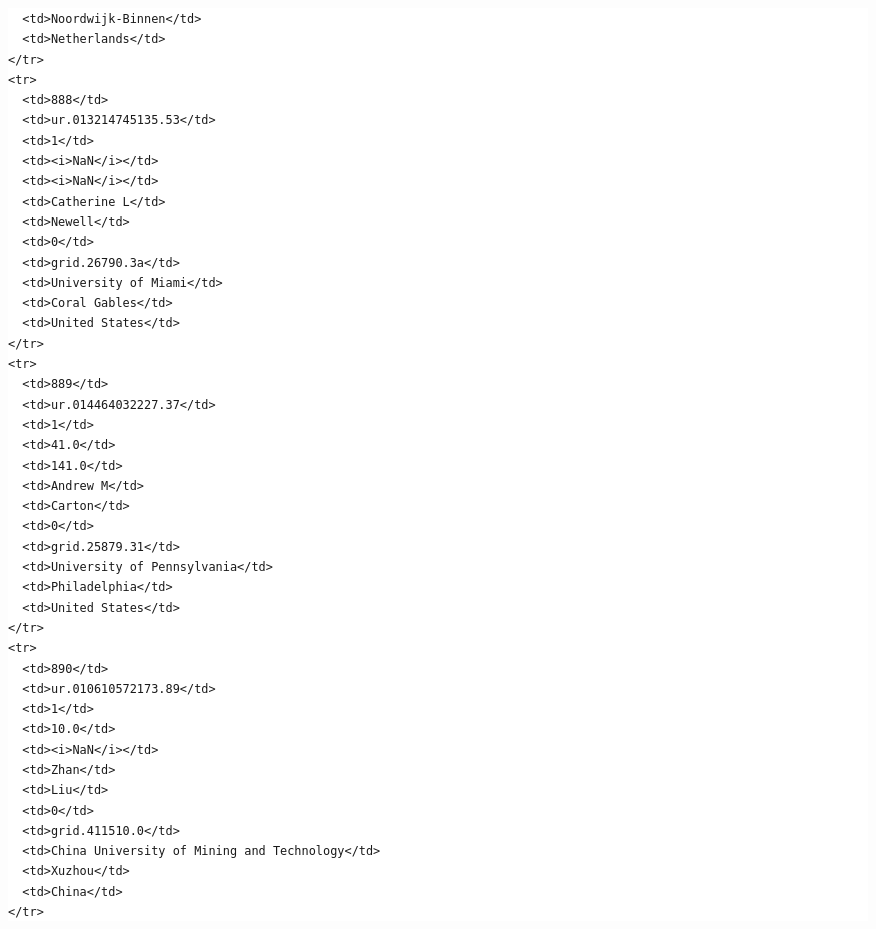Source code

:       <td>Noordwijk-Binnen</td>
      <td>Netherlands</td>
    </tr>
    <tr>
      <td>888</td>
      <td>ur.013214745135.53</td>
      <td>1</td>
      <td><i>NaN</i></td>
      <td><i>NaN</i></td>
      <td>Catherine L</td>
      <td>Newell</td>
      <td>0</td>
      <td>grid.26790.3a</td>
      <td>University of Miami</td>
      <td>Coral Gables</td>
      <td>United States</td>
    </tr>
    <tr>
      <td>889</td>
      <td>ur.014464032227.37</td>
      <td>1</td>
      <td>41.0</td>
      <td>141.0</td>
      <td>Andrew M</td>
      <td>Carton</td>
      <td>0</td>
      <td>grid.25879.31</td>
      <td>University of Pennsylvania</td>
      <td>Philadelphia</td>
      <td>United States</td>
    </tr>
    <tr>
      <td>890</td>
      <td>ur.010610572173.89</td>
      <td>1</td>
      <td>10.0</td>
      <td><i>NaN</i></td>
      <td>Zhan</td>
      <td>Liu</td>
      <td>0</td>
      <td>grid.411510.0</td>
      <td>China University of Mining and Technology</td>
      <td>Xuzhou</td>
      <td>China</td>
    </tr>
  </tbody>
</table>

■ ■ ■ ■ ■ ■ ■

*WORK INSTRUCTION*. In the listing above, find the line that contains "<td>China University of". Write it out exactly, along with each line after it up to and including the last.

*OUTPUT OF THE TASK*.
      <td>China University of Mining and Technology</td>
      <td>Xuzhou</td>
      <td>China</td>
    </tr>
  </tbody>
</table>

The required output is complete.